Mafia: i colletti bianchi sono sempre di moda. A Palermo, protagonisti della cronaca, oggi, un avvocato, un notaio, un direttore di banca. Professionisti a disposizione dei Graziano, costruttori boss del quartiere Acquasanta. Per loro, l’accusa è pesante. Su ordine della procura distrettuale antimafia, questa mattina, i finanzieri del nucleo speciale di polizia valutaria hanno notificato all’avvocato Nicolò Riccobene un provvedimento di interdizione, non potrà esercitare la professione.
La procura chiedeva gli arresti domiciliari per il penalista, che è accusato di favoreggiamento, il gip Fabrizio La Cascia ribadisce nella sua ordinanza i gravi indizi di colpevolezza, ma ritiene sufficiente una sospensione temporanea dall’albo professionale, considerati anche i 72 anni dell’indagato. Sono state le intercettazioni a svelare il ruolo di Riccobene, avvocato molto noto a Palermo, ora accusato di essere andato ben oltre il suo mandato professionale aiutando i Graziano a recuperare in modo riservato alcune somme di denaro gestite dal riciclatore del clan, un altro insospettabile, l’avvocato civilista Marcello Marcatajo, arrestato a gennaio.
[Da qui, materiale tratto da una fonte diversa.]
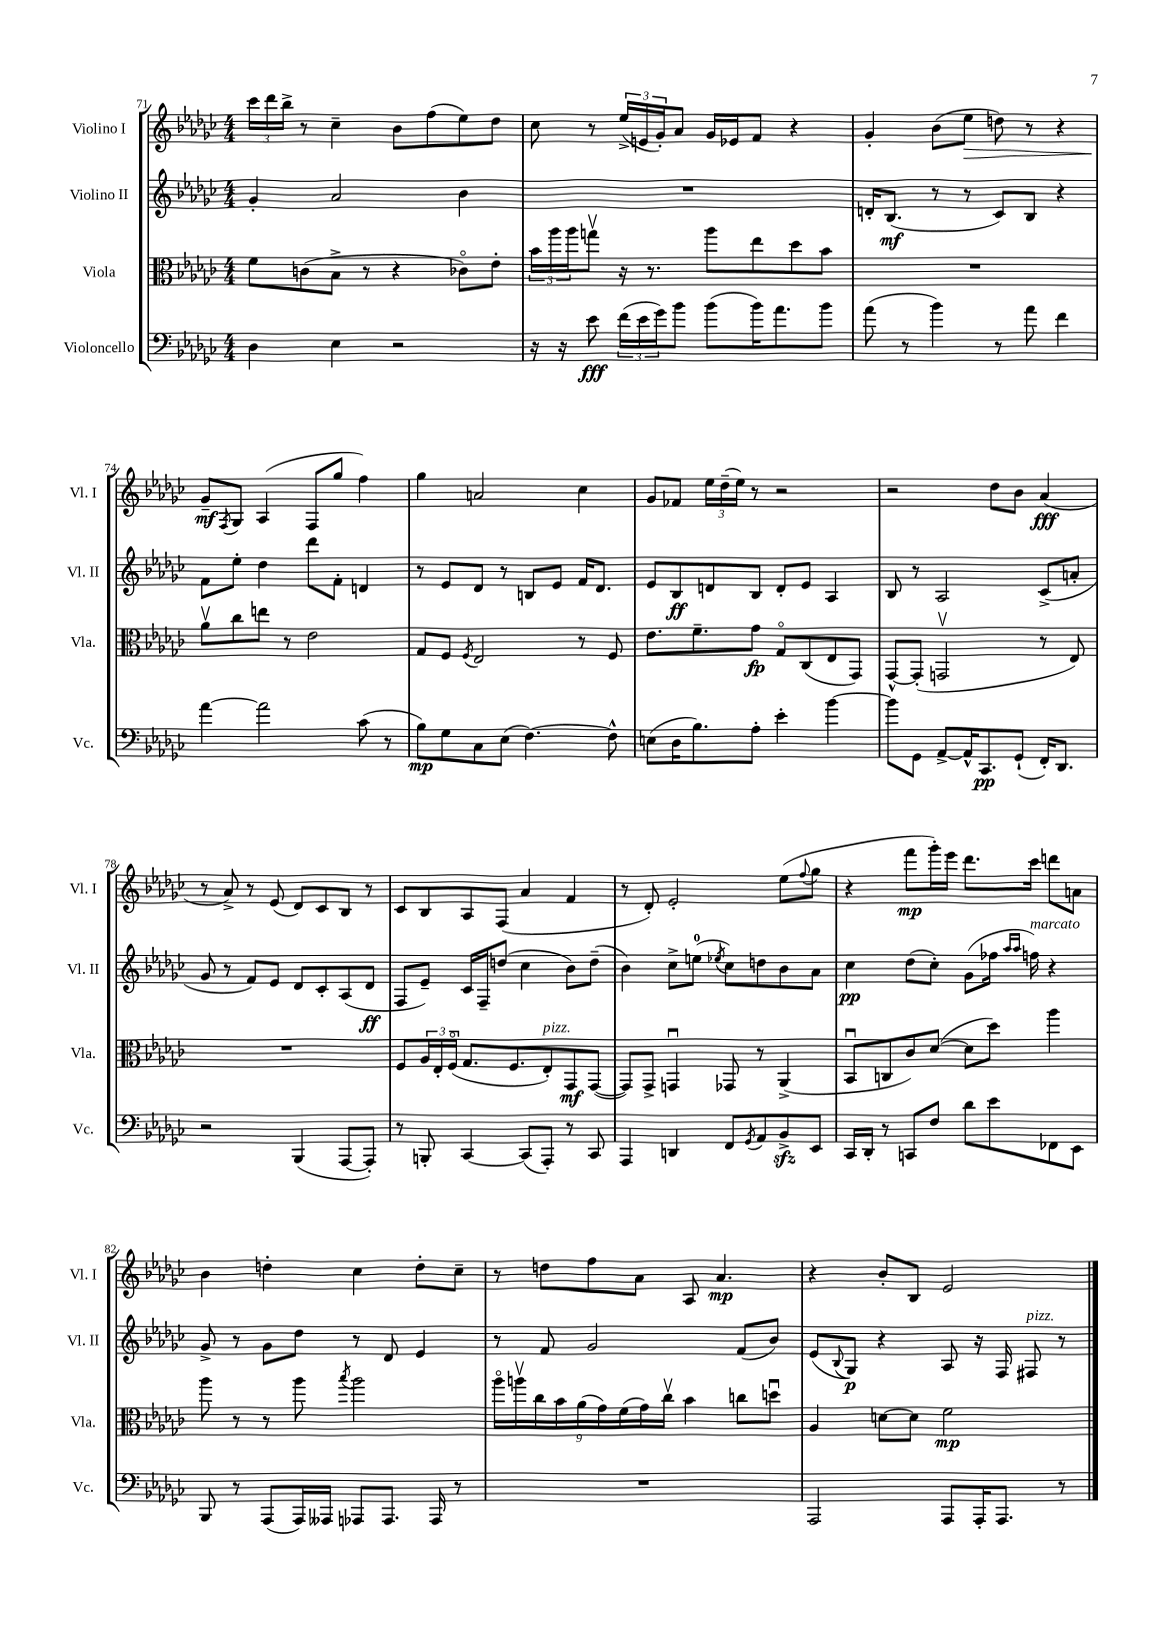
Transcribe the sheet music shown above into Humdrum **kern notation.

**kern	**kern	**kern	**kern
*staff4	*staff3	*staff2	*staff1
*clefF4	*clefC3	*clefG2	*clefG2
*k[b-e-a-d-g-c-]	*k[b-e-a-d-g-c-]	*k[b-e-a-d-g-c-]	*k[b-e-a-d-g-c-]
*M4/4	*M4/4	*M4/4	*M4/4
4D-\	8f\L	4g-'/	24ccc-\LL
.	.	.	24ddd-\
.	.	.	24bb-^\JJ
.	(8c\	.	8r
4E-\	8B-^\J	2a-/	4cc-~\
.	8r	.	.
2r	4r	.	8b-\L
.	.	.	(8ff\
.	8c-o\L)	4b-\	8ee-\)
.	8e-'\J	.	8dd-\J
=	=	=	=
16r	24b-\LL	1r	8cc-\
.	24aa-\	.	.
16r	.	.	.
.	24aa-\J	.	.
8e-\	8ggv\J	.	8r
(24f\LL	16r	.	(24ee-^/LL
24e-\	.	.	24e/
.	8.r	.	.
24g-\J)	.	.	24g-'/J)
8b-\J	.	.	8a-/J
(8b-\L	8aa-\L	.	16g-/LL
.	.	.	16e-/J
16b-\K)	8ee-\	.	8f/J
8.a-\	.	.	.
.	8dd-\	.	4r
8b-\J	8b-\J	.	.
=	=	=	=
(8a-\	1r	16d'/LK	4g-'/
.	.	(8.B-/J	.
8r	.	.	.
4b-\)	.	8r	(8b-\L
.	.	8r	8ee-\J
8r	.	8c-/L)	8dd\)
8a-\	.	8B-/J	8r
4f\	.	4r	4r
=	=	=	=
[4a-\	8a-v\L	8f\L	8g-~/L
.	.	.	8qF/
.	8cc-\	8ee-'\J	8G-/J
2a-\]	8ee\J	4dd-\	(4A-/
.	8r	.	.
.	2e-\	8ddd-\L	8F/L
.	.	8f'\J	8gg-/J
(8c-\	.	4d/	4ff\)
8r	.	.	.
=	=	=	=
8B-\L)	8G-/L	8r	4gg-\
8G-\	8F/J	8e-/L	.
.	8qF/	.	.
8C-\	2E-/	8d-/J	2a/
(8E-\J	.	8r	.
[4.F\)	.	8B/L	.
.	.	8e-/J	.
.	8r	16f/LK	4cc-\
.	.	8.d-/J	.
8F^^\]	8F/	.	.
=	=	=	=
(8E\L	8.e-\L	8e-/L	8g-/L
16D-\K	.	8B-/	8f-/J
8.B-\)	8.f~\	.	.
.	.	8d/	24ee-\LL
.	.	.	(24dd-~\
.	.	.	24ee-\JJ)
8A-'\J	8g-\J	8B-/J	8r
4e-'\	8G-o/L	8d'/L	2r
.	(8C-/	8e-/J	.
[4b-\	8E-/	4A-/	.
.	8GG-/J)	.	.
=	=	=	=
8b-\]L	[8GG-^^/L	8B-/	2r
8GG-\J	(8GG-'/]J	8r	.
[8AA-^/L	2GGv/	2A-/	.
16AA-^^/]K	.	.	.
8.CC-/	.	.	.
.	.	.	8dd-\L
(8GG-`/J	.	.	8b-\J
16FF'/LK)	8r	(8c-^/L	(4a-/
8.DD-/J	.	.	.
.	8E-/)	8a'/J	.
=	=	=	=
2r	1r	8g-/	8r
.	.	8r	8a-^/)
.	.	8f/L)	8r
.	.	8e-/J	(8e-/
(4BBB-/	.	8d-/L	8d-/L)
.	.	8c-'/	8c-/
[8AAA-/L	.	(8A-/	8B-/J
8AAA-'/]J)	.	8d-/J	8r
=	=	=	=
8r	8F/L	8F/L	8c-/L
8BBB'/	24A-/L	8e-~/J)	8B-/
.	24E-'/	.	.
.	(24Fo/JJ	.	.
[4CC-/	8.G-/L	16c-/LL	8A-/
.	.	16F~/J	.
.	.	(8dd/J	(8F/J
.	8.F/	.	.
(8CC-/]L	.	4cc-\	4a-/
8AAA-'/J)	8E-'/)	.	.
8r	8GG-/	8b-\L)	4f/
8CC-/	([8GG-/J	(8dd~\J	.
=	=	=	=
4AAA-/	8GG-/]L)	4b-\)	8r
.	8GG-^/J	.	8d-'/)
4DD/	4GGu/	8cc-^\L	2e-'/
.	.	(8ee\J	.
.	.	8qee-/	.
8FF/L	8GG-/	8cc-\L)	.
8qGG-/	.	.	.
8AA-/	8r	8dd\	.
8BB-^/	(4AA-^/	8b-\	(8ee-\L
.	.	.	8qqff/
8EE-/J	.	8a-\J	8gg-\J
=	=	=	=
16CC-/LL	8BB-u/L	4cc-\	4r
16DD-'/JJ	.	.	.
8r	8C/	.	.
8CC/L	8c-/)	(8dd-\L	8fff\L
8F/J	([8d-/J	8cc-'\J)	16ggg-'\L)
.	.	.	16eee-\JJ
8d-\L	8d-\]L	(8g-\L	8.ddd-\L
8e-\	8dd-\J)	16ff-\Jk	.
.	.	16qqaa-/LL	.
.	.	16qqaa-/JJ	.
.	.	16ff\)	16ccc-\Jk
8FF-\	4aa-\	4r	8ddd\L
8EE-\J	.	.	8a\J
=	=	=	=
8BBB-/	8aa-\	8g-^/	4b-\
8r	8r	8r	.
(8AAA-/L	8r	8g-\L	4dd'\
16AAA-/L)	8aa-\	8dd-\J	.
16AAA--/JJ	.	.	.
.	8qbb-/	.	.
8AAA-/L	2aa-\	8r	4cc-\
8.AAA-/J	.	8d-/	.
.	.	4e-/	8dd'\L
16AAA-/	.	.	.
8r	.	.	8cc-~\J
=	=	=	=
1r	18aa-o\LL	8r	8r
.	18aav\	.	.
.	18cc-\	.	.
.	.	8f/	8dd\L
.	18b-\	.	.
.	(18a-\	.	.
.	.	2g-/	8ff\
.	18g-\)	.	.
.	(18f\	.	.
.	.	.	8a-\J
.	18g-\)	.	.
.	18cc-v\JJ	.	.
.	4b-\	.	8A-/
.	.	.	4.a-/
.	8cc\L	(8f/L	.
.	8ddu\J	8b-/J)	.
=	=	=	=
2AAA-/	4A-/	(8e-/L	4r
.	.	8qqB-/	.
.	.	8G-/J)	.
.	[8d\L	4r	8b-'/L
.	8d\]J	.	8B-/J
8AAA-/L	2f\	8A-/	2e-/
16AAA-'/K	.	16r	.
8.AAA-/J	.	16F/	.
.	.	8F#/	.
8r	.	8r	.
==	==	==	==
*-	*-	*-	*-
Secondo la ricostruzione della procura, Riccobene avrebbe fatto addirittura da “messaggero” del boss Vincenzo Graziano, il reggente del clan Resuttana accusato nei mesi scorsi di aver procurato e conservato l’esplosivo per un attentato al pm Nino Di Matteo, dal carcere mandava ordini a Marcatajo per la gestione del patrimonio.